On September 21, 1988, the sale was finalized. The Oberlies immediately hired a manager and an editor, and moved the operation into an office in the Heights section of Billings, Montana. They operated the weekly newspaper for five years. During this time, the News regularly employed up to seven correspondents who wrote news stories from their respective areas of the county. The cost of a subscription was $18 per year for customers who resided in the county, $26 from other areas of Montana, and $30 for any other part of the United States.

In June 1994, Pete and Rebecca Tescher-Robison purchased the News from the Oberlies and moved the office back to the Worden, Montana area. In October 2014, former Republican lawmaker Jonathan McNiven and his wife Tana purchased the Yellowstone County News. Jonathan announced in November 2014, after being re-elected to his third term in the Montana House of Representatives, that he would be finishing the rest of his term that year but would be stepping down from his position to take over the newspaper.

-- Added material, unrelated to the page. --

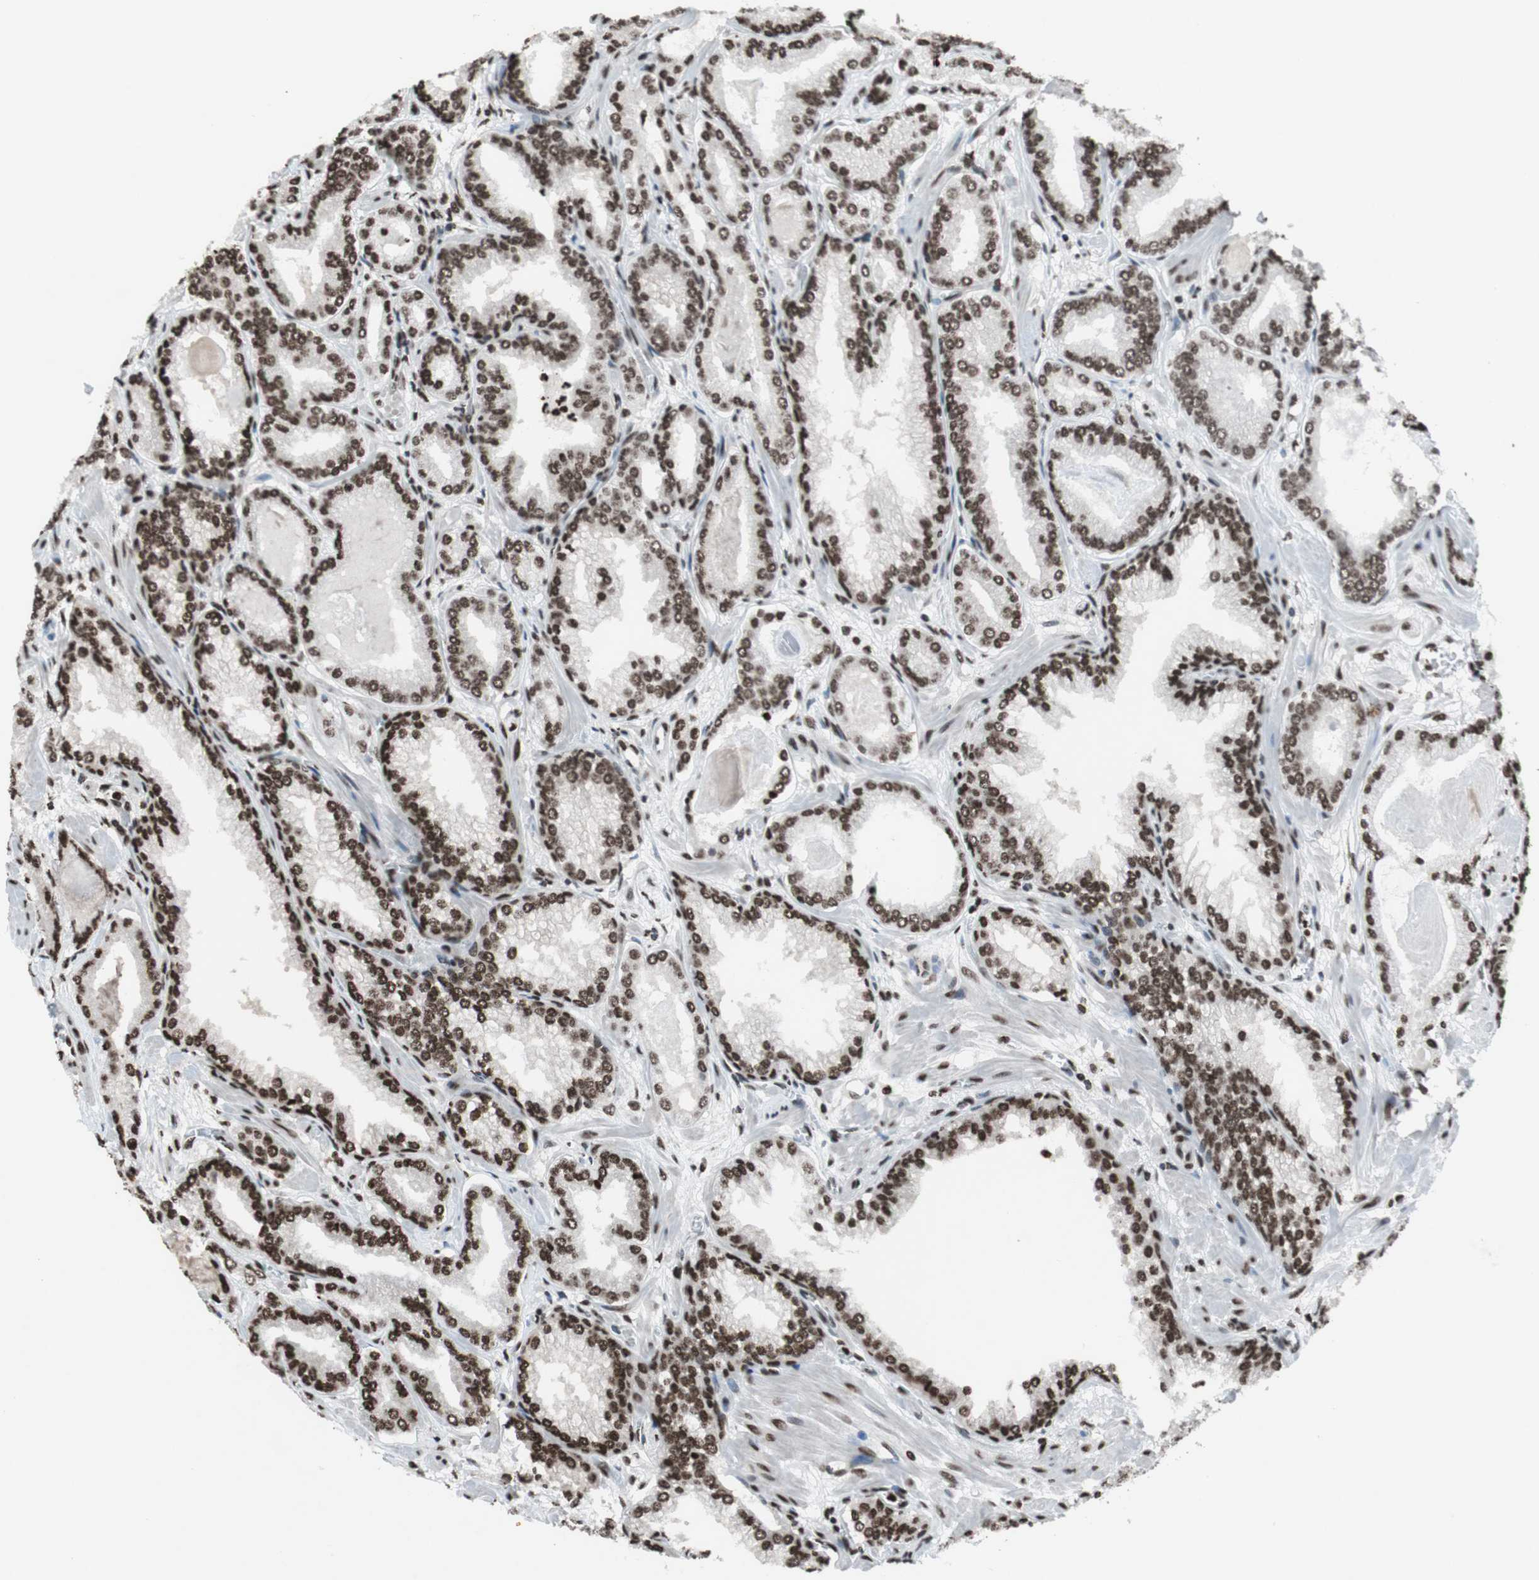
{"staining": {"intensity": "moderate", "quantity": ">75%", "location": "nuclear"}, "tissue": "prostate cancer", "cell_type": "Tumor cells", "image_type": "cancer", "snomed": [{"axis": "morphology", "description": "Adenocarcinoma, Low grade"}, {"axis": "topography", "description": "Prostate"}], "caption": "Protein analysis of prostate cancer tissue exhibits moderate nuclear positivity in approximately >75% of tumor cells.", "gene": "NCOA3", "patient": {"sex": "male", "age": 59}}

In May 2017, the News was awarded the contract for legal advertising from the City of Billings, and the publication was recognized as the Publication of Record for Yellowstone County.

== Recognition ==
Yellowstone County News has received awards from the Montana Newspaper Association's annual "Better Newspaper Contest" for both its news content and its advertising work.

== Lawsuit ==
In January 2021, Yellowstone County News filed suit against Roundup Public Schools for allegedly denying the publication access to a sporting event at Roundup High School while allowing other media outlets to attend and cover the event, which the News claimed violated their First Amendment rights. Judge Randal Spaulding ruled that same month that the school did not violate the First Amendment rights of YCN. The judge further denied the newspaper's motion for a preliminary injunction.